#### Teks
Rabu, 06 November 2013

Koli sang Pecundang



Kasus Kolibasilosis pada peternakan ayam modern ibarat “naza” alias bahan adiktif.  Akrab dengan ayam broiler, karib dengan ayam petelur atau bahkan juga “intim” dengan ayam bibit.  Apakah benar ayam modern lebih peka terhadap kuman Koli?  Atau, apakah teknik pemeliharaan yang makin efisien secara tidak sengaja telah membuat kuman Koli menjadi “meraja-lela”?
                Adanya suatu peribahasa Latin kuno, “Inter faeces urinumque homo est natus” (artinya: manusia dilahirkan di antara feses dan urin), merupakan suatu kesadaran awal akan adanya kesamaan mikroflora komensal antara ibu dan anak.  Ketika Escherich (1885) berusaha mencari hubungan antara mikroflora feses bayi dengan kasus-kasus infeksi enterik, beliau menemukan Bacterium coli commune sebagai patogen pada usus bayi dan ibunya.  Belakangan, sebagai tanda penghargaan baginya, mikroba tersebut diberi nama Escherichia coli.

                Sejak penemuan Escherich tersebut, secara alamiah, peranan kuman Koli selalu menjadi perdebatan, apakah sebagai mikroba patogen atau mikroba komensal pada manusia dan hewan.  Baru pada tahun 1947, saat Kauffmann menemukan klasifikasi kuman Koli berdasarkan uji serologis, maka ekologi dan taksonomi kuman Koli menjadi lebih jelas.  Crichton dan Old (1992)  memberikan sumbangan tambahan pada klasifikasi tersebut ditinjau dari aspek “resistotyping”, pola kepekaan kuman Koli terhadap preparat antibiotika.

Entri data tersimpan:
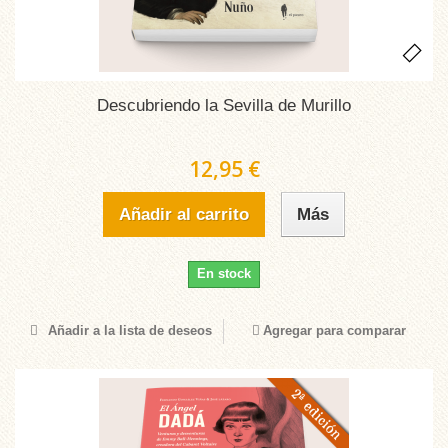
Descubriendo la Sevilla de Murillo
12,95 €
Añadir al carrito
Más
En stock
Añadir a la lista de deseos
Agregar para comparar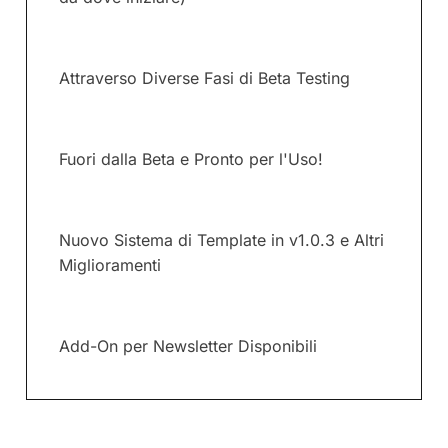
Attraverso Diverse Fasi di Beta Testing
Fuori dalla Beta e Pronto per l'Uso!
Nuovo Sistema di Template in v1.0.3 e Altri
Miglioramenti
Add-On per Newsletter Disponibili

#### Petunjuk Tugas
Ketik ulang teks tentang kolibasilosis, seluruhnya mulai dari "Kasus Kolibasilosis pada" terus ke bawah hingga "nama Escherichia coli.", tanpa mengubah satu karakter pun.

#### Penyelesaian Soal
Kasus Kolibasilosis pada peternakan ayam modern ibarat “naza” alias bahan adiktif.  Akrab dengan ayam broiler, karib dengan ayam petelur atau bahkan juga “intim” dengan ayam bibit.  Apakah benar ayam modern lebih peka terhadap kuman Koli?  Atau, apakah teknik pemeliharaan yang makin efisien secara tidak sengaja telah membuat kuman Koli menjadi “meraja-lela”?
                Adanya suatu peribahasa Latin kuno, “Inter faeces urinumque homo est natus” (artinya: manusia dilahirkan di antara feses dan urin), merupakan suatu kesadaran awal akan adanya kesamaan mikroflora komensal antara ibu dan anak.  Ketika Escherich (1885) berusaha mencari hubungan antara mikroflora feses bayi dengan kasus-kasus infeksi enterik, beliau menemukan Bacterium coli commune sebagai patogen pada usus bayi dan ibunya.  Belakangan, sebagai tanda penghargaan baginya, mikroba tersebut diberi nama Escherichia coli.